▶ **What you are asked to do**
Among the records below, count the lines where "labels" occurs, and report that total alone.

(Stored entries)
───

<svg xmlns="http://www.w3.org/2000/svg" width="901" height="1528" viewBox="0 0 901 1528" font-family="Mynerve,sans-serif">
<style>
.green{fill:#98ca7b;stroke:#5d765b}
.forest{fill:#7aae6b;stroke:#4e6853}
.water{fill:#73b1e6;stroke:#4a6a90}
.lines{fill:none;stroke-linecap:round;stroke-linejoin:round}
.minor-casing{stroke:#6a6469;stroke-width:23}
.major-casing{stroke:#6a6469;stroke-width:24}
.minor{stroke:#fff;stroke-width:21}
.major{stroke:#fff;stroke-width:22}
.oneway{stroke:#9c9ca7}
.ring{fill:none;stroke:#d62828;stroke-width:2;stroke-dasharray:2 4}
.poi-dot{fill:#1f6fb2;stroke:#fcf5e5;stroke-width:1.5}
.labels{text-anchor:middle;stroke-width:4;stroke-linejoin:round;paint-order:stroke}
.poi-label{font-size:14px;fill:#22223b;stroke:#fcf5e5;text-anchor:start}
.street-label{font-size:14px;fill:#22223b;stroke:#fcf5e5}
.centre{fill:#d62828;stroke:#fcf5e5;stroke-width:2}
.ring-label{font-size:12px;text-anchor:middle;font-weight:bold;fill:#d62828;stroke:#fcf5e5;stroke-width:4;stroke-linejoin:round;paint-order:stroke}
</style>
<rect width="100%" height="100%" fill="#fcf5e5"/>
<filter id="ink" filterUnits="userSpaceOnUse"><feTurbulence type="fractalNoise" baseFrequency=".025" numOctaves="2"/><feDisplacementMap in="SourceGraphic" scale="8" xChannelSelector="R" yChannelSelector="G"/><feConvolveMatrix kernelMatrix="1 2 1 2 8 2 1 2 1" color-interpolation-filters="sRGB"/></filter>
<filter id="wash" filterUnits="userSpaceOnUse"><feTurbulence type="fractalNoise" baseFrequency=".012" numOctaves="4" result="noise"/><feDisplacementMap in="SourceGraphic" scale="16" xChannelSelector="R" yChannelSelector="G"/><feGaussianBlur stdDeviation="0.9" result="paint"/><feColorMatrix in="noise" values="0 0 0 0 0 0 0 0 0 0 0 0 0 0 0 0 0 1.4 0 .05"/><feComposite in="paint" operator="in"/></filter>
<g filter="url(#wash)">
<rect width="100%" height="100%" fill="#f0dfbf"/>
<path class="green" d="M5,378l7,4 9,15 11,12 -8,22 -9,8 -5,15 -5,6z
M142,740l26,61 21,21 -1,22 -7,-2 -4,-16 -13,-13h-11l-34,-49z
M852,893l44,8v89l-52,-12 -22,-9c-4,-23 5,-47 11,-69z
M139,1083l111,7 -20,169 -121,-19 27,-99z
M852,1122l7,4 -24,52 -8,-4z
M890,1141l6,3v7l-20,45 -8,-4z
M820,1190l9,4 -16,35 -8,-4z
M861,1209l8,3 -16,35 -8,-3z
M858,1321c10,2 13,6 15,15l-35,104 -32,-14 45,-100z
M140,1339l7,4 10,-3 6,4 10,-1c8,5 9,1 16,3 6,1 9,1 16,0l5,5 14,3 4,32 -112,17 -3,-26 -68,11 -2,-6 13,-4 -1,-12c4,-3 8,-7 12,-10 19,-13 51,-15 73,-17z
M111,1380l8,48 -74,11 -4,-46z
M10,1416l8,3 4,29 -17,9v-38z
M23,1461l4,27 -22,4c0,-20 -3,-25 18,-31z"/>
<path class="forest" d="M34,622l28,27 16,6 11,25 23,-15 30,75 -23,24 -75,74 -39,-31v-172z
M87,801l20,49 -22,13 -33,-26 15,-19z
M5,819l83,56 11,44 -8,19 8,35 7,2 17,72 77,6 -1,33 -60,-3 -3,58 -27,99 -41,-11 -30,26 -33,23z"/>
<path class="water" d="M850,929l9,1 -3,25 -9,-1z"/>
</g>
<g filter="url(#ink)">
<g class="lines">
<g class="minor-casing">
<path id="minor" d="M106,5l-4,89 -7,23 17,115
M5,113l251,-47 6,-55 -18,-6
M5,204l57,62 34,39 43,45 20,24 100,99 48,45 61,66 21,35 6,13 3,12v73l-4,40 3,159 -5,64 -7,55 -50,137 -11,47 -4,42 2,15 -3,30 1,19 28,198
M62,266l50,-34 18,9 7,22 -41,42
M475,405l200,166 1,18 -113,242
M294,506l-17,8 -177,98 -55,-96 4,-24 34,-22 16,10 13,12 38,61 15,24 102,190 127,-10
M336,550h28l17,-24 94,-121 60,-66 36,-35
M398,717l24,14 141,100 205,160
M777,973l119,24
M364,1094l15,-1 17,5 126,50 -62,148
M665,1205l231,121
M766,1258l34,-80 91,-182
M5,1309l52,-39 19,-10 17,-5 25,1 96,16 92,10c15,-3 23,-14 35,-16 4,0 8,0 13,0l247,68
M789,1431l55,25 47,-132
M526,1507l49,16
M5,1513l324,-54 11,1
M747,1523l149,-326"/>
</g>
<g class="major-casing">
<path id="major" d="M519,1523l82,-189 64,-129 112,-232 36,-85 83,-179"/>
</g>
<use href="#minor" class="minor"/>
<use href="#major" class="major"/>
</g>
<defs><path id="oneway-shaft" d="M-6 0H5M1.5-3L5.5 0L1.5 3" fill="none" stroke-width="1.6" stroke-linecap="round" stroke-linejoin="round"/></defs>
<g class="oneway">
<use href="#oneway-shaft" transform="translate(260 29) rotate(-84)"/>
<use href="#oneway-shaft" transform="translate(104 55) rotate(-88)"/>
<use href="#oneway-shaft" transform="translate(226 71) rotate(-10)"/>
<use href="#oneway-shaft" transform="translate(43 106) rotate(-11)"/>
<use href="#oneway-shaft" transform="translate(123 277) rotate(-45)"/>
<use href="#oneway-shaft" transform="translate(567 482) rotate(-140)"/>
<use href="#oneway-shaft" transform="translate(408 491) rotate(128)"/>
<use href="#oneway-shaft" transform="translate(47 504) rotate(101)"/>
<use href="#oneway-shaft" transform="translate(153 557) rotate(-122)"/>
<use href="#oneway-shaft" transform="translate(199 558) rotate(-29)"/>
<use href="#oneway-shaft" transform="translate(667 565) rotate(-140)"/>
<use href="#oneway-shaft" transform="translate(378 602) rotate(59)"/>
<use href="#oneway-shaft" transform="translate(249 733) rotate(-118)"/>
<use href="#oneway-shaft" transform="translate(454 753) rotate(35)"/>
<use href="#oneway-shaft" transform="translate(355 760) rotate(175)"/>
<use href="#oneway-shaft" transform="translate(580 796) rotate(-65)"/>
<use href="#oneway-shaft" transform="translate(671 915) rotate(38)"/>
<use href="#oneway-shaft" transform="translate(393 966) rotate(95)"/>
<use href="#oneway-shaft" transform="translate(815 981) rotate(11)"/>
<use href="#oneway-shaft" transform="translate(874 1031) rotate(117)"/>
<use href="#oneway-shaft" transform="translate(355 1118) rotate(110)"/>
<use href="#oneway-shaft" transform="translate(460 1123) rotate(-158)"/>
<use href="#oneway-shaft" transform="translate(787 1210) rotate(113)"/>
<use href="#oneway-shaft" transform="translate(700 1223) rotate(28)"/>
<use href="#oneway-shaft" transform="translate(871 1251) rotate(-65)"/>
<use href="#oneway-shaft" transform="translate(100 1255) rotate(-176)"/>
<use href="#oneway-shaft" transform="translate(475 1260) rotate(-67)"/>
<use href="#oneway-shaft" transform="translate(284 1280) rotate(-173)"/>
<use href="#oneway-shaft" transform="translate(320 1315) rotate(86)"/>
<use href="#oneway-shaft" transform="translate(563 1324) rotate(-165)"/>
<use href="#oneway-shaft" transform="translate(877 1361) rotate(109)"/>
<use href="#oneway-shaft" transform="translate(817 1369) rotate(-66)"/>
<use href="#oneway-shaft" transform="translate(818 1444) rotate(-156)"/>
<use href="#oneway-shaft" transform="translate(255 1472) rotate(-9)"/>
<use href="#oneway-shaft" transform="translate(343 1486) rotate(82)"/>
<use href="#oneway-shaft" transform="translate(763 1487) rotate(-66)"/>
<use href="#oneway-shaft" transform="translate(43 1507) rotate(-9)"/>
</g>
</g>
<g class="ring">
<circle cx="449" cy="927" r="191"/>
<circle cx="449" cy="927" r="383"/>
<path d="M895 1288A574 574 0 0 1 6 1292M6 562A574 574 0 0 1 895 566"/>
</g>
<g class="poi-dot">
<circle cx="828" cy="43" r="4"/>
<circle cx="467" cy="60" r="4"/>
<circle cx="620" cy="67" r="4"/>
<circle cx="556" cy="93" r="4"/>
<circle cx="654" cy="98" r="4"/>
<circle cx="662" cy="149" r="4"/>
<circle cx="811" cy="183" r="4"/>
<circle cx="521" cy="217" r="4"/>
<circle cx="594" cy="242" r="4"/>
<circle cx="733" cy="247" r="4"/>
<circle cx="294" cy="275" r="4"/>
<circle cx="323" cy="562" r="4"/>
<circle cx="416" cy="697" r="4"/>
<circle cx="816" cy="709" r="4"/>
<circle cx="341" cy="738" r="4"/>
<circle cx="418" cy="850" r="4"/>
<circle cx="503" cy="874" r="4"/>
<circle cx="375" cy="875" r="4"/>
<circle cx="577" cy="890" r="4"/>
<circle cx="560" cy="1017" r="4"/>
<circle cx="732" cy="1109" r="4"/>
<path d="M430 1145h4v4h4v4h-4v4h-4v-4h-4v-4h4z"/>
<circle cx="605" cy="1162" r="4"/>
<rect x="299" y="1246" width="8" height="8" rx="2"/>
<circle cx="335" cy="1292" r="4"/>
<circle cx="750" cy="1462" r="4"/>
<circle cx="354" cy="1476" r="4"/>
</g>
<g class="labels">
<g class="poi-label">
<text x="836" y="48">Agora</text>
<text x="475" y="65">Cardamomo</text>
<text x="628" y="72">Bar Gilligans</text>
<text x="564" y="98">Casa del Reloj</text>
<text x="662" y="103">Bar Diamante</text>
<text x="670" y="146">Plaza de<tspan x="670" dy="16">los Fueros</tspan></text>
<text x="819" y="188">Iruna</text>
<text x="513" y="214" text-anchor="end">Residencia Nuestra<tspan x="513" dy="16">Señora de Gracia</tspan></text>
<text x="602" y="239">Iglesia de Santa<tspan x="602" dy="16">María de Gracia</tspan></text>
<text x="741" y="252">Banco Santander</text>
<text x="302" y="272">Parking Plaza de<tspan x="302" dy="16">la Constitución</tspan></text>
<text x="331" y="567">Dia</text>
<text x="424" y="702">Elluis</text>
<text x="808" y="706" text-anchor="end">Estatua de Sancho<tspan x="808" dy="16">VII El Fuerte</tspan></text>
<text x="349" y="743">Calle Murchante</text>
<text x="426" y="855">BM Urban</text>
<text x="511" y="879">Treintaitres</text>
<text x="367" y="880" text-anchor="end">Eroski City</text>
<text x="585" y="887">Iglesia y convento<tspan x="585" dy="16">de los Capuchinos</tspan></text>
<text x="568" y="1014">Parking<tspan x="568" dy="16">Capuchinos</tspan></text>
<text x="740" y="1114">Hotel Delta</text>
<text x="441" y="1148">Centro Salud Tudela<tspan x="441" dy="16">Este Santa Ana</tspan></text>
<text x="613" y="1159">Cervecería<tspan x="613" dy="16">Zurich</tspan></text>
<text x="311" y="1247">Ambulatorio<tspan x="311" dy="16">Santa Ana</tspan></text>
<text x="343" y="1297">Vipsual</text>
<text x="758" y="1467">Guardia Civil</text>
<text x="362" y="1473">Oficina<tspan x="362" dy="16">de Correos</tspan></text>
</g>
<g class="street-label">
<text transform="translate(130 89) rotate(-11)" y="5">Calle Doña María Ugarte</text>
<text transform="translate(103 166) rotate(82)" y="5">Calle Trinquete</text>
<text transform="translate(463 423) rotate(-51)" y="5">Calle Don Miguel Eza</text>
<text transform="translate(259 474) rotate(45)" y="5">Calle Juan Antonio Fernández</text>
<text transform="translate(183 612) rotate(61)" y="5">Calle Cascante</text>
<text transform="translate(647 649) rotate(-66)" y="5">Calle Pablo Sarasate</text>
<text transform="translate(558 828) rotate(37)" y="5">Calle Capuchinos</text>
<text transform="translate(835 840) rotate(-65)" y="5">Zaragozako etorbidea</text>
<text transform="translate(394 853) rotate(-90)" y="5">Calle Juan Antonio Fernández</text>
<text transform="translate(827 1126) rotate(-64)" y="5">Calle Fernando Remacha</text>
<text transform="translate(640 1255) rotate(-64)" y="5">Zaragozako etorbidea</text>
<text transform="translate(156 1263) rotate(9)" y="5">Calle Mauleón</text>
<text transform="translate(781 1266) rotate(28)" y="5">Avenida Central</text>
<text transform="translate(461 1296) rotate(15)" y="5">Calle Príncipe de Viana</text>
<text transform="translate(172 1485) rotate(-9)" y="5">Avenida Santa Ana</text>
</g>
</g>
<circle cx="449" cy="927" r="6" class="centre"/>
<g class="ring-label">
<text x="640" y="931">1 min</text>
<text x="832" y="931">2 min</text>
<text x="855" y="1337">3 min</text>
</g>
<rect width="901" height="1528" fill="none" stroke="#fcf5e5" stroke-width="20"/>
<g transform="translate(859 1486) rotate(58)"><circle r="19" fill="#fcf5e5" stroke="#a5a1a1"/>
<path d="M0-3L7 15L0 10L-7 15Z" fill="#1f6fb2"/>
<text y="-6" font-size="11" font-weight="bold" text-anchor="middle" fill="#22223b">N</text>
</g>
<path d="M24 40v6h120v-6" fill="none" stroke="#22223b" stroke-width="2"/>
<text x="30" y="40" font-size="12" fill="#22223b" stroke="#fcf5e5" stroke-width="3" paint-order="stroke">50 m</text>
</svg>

───

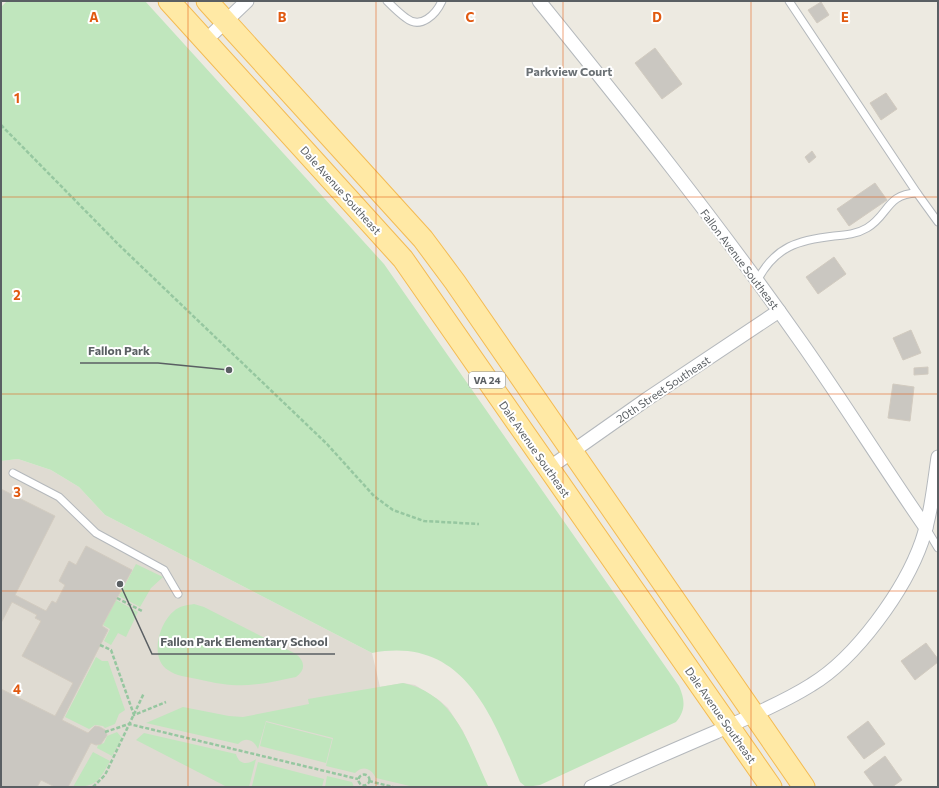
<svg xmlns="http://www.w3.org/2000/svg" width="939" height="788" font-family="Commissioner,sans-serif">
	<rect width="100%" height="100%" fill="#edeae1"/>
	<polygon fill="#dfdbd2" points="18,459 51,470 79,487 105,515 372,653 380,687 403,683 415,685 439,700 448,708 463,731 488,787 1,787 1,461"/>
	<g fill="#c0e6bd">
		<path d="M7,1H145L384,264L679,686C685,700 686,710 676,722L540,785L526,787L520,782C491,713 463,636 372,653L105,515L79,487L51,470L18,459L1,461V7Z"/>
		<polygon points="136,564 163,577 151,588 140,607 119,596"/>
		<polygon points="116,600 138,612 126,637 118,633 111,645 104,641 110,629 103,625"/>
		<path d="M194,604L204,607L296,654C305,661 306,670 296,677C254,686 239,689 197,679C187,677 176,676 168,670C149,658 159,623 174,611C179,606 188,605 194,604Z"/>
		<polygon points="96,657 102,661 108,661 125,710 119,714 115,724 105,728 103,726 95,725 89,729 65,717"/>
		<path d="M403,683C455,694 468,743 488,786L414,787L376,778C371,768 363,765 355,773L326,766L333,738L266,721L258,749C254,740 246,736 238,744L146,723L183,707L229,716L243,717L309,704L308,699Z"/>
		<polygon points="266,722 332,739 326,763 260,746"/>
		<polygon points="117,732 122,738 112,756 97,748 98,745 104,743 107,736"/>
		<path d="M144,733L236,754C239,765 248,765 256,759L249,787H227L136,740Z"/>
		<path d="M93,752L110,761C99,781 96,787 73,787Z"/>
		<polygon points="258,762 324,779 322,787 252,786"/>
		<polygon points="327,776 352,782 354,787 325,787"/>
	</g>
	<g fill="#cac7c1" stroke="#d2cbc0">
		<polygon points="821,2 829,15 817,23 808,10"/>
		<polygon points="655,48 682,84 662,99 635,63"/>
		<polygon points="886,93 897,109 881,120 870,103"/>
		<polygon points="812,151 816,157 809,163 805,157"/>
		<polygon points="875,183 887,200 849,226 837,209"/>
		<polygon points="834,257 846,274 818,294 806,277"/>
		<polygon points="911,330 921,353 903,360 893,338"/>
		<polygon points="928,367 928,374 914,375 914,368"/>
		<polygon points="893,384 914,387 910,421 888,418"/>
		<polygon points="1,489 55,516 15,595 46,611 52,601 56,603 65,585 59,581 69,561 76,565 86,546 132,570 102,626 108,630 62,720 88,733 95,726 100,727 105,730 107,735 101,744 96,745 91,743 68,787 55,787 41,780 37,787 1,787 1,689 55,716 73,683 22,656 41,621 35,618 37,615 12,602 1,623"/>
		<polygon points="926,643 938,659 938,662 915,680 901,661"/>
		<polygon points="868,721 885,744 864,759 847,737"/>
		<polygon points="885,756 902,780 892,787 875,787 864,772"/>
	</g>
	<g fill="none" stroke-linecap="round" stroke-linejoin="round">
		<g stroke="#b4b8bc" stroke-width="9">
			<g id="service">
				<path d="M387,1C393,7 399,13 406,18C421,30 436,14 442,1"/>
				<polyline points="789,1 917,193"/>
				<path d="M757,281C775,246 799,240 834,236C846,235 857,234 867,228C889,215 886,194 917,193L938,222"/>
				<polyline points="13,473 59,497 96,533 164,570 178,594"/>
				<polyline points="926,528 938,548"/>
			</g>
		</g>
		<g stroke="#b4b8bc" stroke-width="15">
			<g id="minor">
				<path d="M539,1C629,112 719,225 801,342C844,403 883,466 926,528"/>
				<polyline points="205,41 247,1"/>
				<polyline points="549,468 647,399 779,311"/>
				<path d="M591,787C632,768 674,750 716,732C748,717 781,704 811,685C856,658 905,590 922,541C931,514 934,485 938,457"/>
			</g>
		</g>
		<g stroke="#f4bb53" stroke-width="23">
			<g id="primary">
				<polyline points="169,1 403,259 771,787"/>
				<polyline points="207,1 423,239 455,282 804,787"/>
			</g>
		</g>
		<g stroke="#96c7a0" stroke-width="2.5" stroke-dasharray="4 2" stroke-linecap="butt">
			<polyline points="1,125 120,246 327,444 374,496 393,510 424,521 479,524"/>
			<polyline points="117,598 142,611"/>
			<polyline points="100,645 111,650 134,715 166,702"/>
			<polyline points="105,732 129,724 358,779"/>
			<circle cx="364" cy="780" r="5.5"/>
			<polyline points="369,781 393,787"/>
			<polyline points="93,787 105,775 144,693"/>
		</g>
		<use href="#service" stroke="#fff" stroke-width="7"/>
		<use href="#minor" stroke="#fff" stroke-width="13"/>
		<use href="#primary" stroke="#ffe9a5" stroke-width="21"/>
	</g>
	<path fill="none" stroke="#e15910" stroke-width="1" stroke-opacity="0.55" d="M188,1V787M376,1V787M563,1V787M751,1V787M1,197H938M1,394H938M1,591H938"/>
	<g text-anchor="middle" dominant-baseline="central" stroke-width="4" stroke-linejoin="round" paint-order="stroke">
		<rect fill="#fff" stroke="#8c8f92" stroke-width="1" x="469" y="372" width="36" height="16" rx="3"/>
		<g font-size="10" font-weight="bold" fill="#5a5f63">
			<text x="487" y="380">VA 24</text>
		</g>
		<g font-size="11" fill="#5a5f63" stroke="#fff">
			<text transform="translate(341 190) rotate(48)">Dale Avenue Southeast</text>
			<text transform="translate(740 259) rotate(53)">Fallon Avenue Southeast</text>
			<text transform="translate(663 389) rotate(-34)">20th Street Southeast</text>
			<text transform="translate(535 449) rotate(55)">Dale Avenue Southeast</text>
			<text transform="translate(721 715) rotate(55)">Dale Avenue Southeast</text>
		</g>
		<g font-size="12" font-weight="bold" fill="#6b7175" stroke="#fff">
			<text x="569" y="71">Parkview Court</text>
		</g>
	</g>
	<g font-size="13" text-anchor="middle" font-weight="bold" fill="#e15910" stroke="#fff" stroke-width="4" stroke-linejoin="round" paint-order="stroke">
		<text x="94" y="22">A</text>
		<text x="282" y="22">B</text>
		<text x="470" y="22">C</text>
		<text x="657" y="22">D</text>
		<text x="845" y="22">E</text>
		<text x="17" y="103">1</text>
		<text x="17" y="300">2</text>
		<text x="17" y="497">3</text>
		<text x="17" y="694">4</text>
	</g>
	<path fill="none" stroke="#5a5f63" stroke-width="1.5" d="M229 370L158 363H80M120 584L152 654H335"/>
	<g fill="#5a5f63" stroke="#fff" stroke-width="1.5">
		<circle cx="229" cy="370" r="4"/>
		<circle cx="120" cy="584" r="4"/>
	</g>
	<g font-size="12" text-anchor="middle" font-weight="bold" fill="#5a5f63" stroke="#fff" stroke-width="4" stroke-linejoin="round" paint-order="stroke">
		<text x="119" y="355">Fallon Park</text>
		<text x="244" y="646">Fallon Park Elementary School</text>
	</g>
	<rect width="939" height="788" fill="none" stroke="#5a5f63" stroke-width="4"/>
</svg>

───

▶ **Output**
2